The restructuring plan includes the issuance of 12,367.81 million fully paid ordinary shares of Bank Makramah Limited to the shareholders of GHDL, as part of the merger agreement. This move marks a substantial change in the bank’s share capital framework, as it seeks to integrate GHDL into its operations.

A major aspect of the restructuring involves a proportional reduction of the bank’s existing share capital by 94.734080314649%. This reduction will impact all current shares that are unrepresented by available assets. The bank’s issued and paid-up share capital will thus be adjusted to Rs. 10.00 billion, divided into 1.00 billion ordinary shares, each valued at Rs. 10.

According to information available from the Pakistan Stock Exchange (PSX), the share transfer books of Bank Makramah will be closed on January 31, 2026. Shareholders listed in the Register of Members by January 30, 2026, will be eligible to receive new shares.

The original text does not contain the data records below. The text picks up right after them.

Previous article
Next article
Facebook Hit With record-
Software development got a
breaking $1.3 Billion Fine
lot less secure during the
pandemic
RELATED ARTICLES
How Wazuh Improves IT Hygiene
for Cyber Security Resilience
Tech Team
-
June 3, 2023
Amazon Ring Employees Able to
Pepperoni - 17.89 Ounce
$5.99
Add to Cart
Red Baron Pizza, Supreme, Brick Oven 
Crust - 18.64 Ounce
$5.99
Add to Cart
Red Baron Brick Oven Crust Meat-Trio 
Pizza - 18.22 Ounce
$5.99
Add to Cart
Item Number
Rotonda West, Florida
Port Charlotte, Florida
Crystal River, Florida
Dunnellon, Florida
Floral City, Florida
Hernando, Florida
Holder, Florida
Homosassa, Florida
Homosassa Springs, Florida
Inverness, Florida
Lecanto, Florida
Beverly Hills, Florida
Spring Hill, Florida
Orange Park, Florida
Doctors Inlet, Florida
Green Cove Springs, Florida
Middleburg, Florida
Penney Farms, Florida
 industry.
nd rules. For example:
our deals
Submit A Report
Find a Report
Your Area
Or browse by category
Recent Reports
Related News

This measure ensures that all entitled shareholders are accounted for in the restructuring process.

The bank has also outlined that all existing physical share certificates will be void as of January 31, 2026. Shareholders holding physical certificates are required to submit their original certificates and a certified copy of their CNIC to the Bank’s Share Registrar and Transfer Agent, starting February 16, 2026, to receive new share certificates.

In compliance with PSX regulations, the bank has scheduled the publication of this announcement in the “Nawa-e-Waqt” and the “Business Recorder” on January 20, 2026. The restructuring is poised to streamline the bank’s operations and enhance its market position following the merger with GHDL.